▸ Selected excerpt
Begin

In [4]:
import pandas as pd
from sklearn.metrics import *
from tqdm import tqdm
from utils import Hetero_Data_Processor_Filter_on_Test_since_first_post
import numpy as np
import warnings
warnings.filterwarnings('ignore')


In [5]:

# Usage
file_path_replies = r"replies_charlie_hebdo.pkl"
file_path_posts = r"posts_charlie_hebdo.pkl"


processor = Hetero_Data_Processor_Filter_on_Test_since_first_post(file_path_replies, file_path_posts, time_cut=20)
data = processor.process()


In [6]:
data

HeteroData(
  id={
    x=[1409, 106],
    y=[1409],
    train_mask=[1409],
    val_mask=[1409],
    test_mask=[1409],
  },
  reply_user_id={ x=[13169, 104] },
  (id, retweet, reply_user_id)={ edge_index=[2, 13169] },
  (reply_user_id, rev_retweet, id)={ edge_index=[2, 13169] }
)

End

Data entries
Begin

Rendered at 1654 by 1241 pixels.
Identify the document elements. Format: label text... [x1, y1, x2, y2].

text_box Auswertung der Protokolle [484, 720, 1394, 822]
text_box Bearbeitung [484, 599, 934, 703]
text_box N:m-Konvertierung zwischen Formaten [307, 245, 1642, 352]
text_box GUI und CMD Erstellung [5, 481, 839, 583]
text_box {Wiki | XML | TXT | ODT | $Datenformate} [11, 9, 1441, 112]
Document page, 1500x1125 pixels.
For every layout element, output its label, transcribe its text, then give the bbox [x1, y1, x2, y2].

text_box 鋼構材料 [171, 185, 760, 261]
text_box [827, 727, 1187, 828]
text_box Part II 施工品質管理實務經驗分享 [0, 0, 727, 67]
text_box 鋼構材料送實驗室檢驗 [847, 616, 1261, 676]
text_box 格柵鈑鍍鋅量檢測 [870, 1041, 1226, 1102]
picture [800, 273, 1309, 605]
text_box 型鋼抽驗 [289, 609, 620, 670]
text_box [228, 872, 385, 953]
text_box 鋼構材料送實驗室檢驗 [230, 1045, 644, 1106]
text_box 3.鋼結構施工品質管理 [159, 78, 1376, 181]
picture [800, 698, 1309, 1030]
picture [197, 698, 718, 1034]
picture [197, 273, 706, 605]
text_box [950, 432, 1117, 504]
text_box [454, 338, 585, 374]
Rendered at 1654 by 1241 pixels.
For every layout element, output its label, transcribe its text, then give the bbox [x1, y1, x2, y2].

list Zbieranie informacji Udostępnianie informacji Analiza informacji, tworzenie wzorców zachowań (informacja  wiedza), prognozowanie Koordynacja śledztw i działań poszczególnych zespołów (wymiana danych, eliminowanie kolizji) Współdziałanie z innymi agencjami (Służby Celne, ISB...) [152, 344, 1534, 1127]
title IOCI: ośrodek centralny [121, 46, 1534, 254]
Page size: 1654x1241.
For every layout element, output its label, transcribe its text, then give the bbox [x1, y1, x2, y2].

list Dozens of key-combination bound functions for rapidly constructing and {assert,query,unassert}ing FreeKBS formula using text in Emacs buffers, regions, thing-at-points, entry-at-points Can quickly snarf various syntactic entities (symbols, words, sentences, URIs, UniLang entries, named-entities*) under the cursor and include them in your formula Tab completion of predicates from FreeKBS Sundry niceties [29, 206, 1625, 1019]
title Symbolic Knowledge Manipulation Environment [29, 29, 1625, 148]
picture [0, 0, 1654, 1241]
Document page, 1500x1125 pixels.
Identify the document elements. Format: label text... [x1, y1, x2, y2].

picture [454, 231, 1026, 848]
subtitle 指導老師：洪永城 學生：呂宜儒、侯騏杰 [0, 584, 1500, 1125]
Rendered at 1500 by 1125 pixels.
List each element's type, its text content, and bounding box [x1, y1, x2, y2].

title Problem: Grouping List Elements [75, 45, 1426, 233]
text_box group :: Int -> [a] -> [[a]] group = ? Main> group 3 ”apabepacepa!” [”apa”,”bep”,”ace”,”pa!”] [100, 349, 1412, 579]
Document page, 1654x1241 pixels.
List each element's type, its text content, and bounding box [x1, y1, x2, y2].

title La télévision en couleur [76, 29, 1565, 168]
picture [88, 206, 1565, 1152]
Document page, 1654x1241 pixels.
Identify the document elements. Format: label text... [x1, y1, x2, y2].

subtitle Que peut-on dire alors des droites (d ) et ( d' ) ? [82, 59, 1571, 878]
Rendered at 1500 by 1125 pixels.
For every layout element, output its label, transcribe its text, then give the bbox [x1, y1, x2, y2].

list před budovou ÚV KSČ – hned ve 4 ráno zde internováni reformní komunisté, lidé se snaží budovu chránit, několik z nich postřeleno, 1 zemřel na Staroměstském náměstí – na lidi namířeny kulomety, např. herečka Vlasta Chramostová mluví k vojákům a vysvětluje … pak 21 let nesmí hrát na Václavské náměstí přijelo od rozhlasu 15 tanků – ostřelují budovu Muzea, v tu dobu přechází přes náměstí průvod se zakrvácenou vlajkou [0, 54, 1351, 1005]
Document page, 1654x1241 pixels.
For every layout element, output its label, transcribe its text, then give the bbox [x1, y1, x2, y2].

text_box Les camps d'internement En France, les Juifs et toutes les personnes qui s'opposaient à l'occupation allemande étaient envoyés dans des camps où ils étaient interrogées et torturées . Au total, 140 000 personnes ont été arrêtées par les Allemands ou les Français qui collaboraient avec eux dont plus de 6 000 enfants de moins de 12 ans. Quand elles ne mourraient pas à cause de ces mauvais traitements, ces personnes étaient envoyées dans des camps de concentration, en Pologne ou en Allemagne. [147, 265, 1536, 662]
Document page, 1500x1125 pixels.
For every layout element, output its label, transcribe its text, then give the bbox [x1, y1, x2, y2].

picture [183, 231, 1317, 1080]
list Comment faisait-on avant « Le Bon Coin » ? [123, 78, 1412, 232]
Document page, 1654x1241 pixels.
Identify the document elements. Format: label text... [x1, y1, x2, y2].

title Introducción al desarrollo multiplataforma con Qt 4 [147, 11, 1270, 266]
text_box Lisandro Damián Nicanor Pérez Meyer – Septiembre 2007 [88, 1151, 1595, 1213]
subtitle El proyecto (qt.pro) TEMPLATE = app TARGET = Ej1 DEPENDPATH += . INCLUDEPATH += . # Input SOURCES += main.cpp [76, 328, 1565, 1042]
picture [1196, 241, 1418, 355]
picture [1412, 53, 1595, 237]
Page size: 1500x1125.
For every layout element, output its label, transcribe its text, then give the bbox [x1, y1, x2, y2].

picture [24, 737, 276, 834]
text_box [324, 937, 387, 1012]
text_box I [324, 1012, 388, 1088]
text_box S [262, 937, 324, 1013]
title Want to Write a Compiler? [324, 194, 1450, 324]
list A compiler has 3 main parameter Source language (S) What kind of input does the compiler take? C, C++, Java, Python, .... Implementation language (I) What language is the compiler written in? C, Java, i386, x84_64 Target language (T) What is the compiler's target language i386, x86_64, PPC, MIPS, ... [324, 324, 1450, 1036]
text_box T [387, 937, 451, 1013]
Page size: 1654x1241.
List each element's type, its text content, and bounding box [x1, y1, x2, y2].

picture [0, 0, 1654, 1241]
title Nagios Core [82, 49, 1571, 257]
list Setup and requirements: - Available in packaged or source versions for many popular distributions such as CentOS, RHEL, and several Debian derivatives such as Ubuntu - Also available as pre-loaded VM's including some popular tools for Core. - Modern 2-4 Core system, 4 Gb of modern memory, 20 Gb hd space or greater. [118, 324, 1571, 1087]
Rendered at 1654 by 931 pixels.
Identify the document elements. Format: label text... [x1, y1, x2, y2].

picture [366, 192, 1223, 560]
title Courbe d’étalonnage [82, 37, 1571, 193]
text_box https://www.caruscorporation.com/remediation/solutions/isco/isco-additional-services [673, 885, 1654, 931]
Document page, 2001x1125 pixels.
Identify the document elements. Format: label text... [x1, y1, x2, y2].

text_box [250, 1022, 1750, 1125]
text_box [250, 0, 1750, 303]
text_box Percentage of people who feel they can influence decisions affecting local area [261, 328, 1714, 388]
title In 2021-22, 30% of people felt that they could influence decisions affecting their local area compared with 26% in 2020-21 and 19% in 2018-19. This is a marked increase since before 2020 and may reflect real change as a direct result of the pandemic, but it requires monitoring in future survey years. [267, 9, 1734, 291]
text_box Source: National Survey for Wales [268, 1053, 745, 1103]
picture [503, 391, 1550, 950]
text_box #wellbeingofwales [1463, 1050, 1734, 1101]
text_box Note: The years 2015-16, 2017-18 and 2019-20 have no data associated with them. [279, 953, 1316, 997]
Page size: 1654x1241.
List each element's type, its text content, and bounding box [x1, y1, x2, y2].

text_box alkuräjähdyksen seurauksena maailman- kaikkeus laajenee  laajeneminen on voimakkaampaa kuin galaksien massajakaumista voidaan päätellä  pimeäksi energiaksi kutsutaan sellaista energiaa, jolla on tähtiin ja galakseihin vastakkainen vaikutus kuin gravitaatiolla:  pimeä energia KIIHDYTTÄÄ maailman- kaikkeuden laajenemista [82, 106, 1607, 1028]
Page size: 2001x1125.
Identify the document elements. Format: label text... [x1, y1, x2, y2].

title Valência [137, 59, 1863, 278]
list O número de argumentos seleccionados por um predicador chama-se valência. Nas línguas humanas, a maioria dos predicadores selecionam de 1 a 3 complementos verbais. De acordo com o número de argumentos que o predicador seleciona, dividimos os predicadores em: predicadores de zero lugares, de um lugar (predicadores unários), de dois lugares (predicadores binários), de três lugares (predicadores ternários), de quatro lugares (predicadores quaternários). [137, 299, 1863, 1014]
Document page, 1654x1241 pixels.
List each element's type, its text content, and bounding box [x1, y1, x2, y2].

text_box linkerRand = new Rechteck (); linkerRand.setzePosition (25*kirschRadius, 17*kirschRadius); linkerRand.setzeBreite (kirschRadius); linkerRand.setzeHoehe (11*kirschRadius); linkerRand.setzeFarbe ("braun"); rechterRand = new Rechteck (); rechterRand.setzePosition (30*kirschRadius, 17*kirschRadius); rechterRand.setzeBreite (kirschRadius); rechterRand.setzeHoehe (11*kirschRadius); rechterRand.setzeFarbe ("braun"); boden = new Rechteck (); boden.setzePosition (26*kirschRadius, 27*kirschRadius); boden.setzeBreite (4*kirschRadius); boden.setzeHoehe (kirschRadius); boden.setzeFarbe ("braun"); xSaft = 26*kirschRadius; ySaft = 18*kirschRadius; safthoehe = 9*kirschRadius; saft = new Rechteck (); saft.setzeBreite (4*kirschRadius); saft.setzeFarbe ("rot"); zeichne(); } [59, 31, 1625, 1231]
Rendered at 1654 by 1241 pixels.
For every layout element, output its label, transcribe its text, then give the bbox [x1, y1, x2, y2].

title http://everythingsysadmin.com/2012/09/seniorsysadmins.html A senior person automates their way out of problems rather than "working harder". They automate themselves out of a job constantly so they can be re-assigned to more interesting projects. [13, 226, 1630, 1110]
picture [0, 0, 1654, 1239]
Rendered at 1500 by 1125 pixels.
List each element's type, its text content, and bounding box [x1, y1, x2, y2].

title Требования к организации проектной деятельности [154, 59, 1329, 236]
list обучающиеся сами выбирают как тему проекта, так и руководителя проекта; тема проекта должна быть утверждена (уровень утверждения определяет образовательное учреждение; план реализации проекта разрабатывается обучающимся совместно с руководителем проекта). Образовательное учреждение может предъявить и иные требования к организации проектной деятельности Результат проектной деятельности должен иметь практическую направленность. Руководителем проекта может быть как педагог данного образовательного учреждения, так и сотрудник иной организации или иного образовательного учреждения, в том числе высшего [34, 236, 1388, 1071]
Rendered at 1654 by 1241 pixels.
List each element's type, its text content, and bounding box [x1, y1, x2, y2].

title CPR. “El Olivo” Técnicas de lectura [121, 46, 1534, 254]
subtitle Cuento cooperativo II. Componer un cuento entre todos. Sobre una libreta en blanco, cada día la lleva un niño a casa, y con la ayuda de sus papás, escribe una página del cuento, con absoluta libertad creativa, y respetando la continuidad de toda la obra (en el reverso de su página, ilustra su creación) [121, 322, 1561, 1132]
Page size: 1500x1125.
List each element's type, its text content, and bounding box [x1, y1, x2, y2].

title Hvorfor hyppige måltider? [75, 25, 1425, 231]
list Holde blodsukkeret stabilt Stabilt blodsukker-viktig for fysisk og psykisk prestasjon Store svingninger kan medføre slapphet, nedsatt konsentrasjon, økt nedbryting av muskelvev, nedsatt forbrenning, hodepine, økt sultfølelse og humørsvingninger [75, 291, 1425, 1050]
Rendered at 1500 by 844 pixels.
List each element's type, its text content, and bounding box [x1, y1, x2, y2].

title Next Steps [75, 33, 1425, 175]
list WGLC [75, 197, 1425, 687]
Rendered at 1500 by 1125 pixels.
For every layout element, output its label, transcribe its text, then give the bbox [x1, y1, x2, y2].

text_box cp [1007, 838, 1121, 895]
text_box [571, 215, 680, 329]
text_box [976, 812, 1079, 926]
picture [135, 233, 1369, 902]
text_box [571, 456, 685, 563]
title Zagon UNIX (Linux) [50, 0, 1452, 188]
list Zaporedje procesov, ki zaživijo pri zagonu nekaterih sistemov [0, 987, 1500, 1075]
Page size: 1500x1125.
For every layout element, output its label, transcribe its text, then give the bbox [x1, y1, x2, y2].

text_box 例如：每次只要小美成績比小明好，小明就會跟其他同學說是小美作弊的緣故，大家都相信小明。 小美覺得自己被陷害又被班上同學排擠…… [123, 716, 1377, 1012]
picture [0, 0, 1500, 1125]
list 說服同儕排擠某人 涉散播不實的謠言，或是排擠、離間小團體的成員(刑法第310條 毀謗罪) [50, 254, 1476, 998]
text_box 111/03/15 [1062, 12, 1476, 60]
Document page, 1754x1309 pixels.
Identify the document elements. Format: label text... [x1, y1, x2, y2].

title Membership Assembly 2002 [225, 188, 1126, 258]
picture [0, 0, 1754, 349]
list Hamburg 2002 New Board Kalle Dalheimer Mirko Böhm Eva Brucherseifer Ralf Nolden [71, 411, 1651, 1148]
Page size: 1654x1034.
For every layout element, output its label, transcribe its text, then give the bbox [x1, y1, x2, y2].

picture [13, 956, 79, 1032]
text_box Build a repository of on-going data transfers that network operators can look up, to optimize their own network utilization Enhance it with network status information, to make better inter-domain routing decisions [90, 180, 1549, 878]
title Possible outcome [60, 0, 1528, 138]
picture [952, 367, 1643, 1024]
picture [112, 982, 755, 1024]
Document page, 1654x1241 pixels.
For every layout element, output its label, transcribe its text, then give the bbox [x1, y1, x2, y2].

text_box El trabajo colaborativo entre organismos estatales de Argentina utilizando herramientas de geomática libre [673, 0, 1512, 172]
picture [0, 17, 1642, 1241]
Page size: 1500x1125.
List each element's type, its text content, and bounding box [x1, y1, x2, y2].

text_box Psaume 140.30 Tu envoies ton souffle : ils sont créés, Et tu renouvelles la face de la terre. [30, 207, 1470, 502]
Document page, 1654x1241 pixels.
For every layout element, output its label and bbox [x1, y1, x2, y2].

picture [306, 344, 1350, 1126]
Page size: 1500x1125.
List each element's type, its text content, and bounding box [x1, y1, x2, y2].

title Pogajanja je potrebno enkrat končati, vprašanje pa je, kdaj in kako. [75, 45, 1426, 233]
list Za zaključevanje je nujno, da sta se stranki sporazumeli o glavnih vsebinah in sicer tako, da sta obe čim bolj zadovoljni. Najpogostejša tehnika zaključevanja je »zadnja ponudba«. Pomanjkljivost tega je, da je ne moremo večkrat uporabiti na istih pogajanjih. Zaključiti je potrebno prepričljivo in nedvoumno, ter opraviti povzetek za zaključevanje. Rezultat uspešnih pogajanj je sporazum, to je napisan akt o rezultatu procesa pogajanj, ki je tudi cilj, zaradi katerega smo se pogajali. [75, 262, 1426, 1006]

End

▸ Directives
A - List every module that the notebook excerpt loads in its import lines, whether with "import" or "from".
B - Based on the notebook excerpt, say whether each statement is true: (i) the processor is created with a time cut of 20; (ii) the "reply_user_id" node type has 1409 rows in its feature matrix; (iii) warnings are set to be ignored. For each, answer yes or no and quote the words from the notebook excerpt that decide it.
C - Write the next cell of the notebook excerpt, picking up after the printed HeteroData object.

▸ Final answers
A - pandas, sklearn.metrics, tqdm, utils, numpy, warnings

B -
(i) Yes: "time_cut=20"
(ii) No: "reply_user_id={ x=[13169, 104] }"
(iii) Yes: "warnings.filterwarnings('ignore')"

C -
In [7]:
import torch
import torch.nn as nn
import torch.nn.functional as F
from torch_geometric.nn import GATConv, to_hetero

class GAT(torch.nn.Module):
    def __init__(self, dim_h,dim_i, dim_out):
        super().__init__()
        self.conv1 = GATConv((-1, -1), dim_h, add_self_loops=False)
        self.conv2 = GATConv(dim_h, dim_i, add_self_loops=False)  # Added second GATConv layer
        self.linear = nn.Linear(dim_i, dim_out)
        self.dropout = nn.Dropout(p=0.4)

    def forward(self, x, edge_index):
        h = self.conv1(x, edge_index).relu()
        h = self.dropout(h)
        h = self.conv2(h, edge_index).relu()  # Pass through the second GATConv layer
        h = self.dropout(h)
        h = self.linear(h)
        return h

In [8]:

model = GAT(dim_h=64,dim_i=32, dim_out=2)
model = to_hetero(model, data.metadata(), aggr='sum')

optimizer = torch.optim.Adam(model.parameters(), lr=0.001)
device = torch.device('cuda' if torch.cuda.is_available() else 'cpu')
data, model = data.to(device), model.to(device)

In [9]:
from sklearn.metrics import accuracy_score, precision_score, recall_score, roc_auc_score
import torch
from torch.nn.functional import cross_entropy

def evaluate(model, data, mask_names):
    model.eval()
    out = model(data.x_dict, data.edge_index_dict)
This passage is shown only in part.